EXTRACTED RECORDS —
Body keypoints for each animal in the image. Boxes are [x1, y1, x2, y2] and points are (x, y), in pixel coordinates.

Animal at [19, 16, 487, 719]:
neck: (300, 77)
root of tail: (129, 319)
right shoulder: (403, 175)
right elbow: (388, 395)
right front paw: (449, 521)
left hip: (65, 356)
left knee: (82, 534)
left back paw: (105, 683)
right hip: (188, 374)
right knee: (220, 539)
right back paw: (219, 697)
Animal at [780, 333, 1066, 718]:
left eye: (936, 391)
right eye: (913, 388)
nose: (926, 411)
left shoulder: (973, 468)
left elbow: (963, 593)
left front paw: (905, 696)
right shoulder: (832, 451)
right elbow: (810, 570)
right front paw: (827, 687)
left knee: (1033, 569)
--
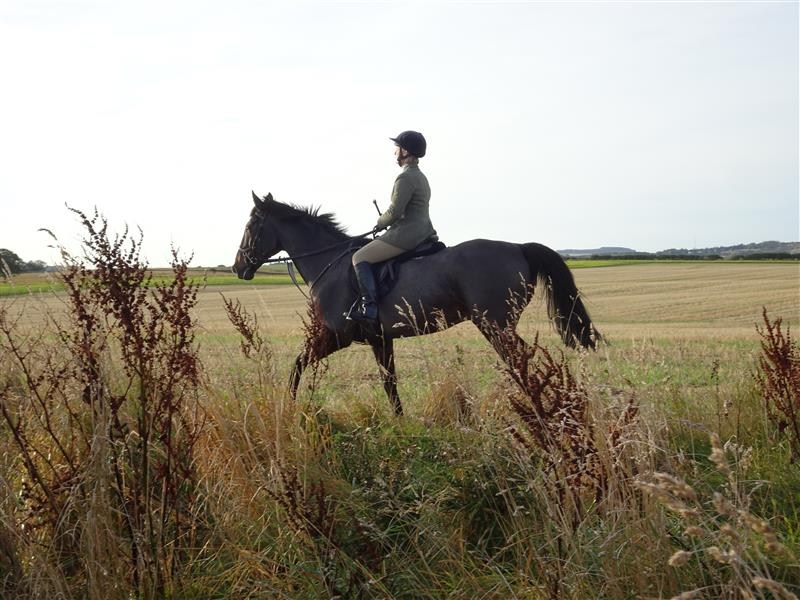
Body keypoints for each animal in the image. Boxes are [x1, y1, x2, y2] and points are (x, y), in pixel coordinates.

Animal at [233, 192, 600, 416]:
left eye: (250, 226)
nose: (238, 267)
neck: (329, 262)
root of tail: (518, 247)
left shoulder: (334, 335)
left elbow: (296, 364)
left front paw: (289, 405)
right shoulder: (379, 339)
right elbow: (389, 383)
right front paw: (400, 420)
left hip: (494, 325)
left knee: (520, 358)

WHAT IS NEEDED — From the records above, give again exactly the lines running from the line with "right front paw: (449, 521)" to the line with "left knee: (1033, 569)", inclusive.

RESPONSE TO THE TASK —
right front paw: (449, 521)
left hip: (65, 356)
left knee: (82, 534)
left back paw: (105, 683)
right hip: (188, 374)
right knee: (220, 539)
right back paw: (219, 697)
Animal at [780, 333, 1066, 718]:
left eye: (936, 391)
right eye: (913, 388)
nose: (926, 411)
left shoulder: (973, 468)
left elbow: (963, 593)
left front paw: (905, 696)
right shoulder: (832, 451)
right elbow: (810, 570)
right front paw: (827, 687)
left knee: (1033, 569)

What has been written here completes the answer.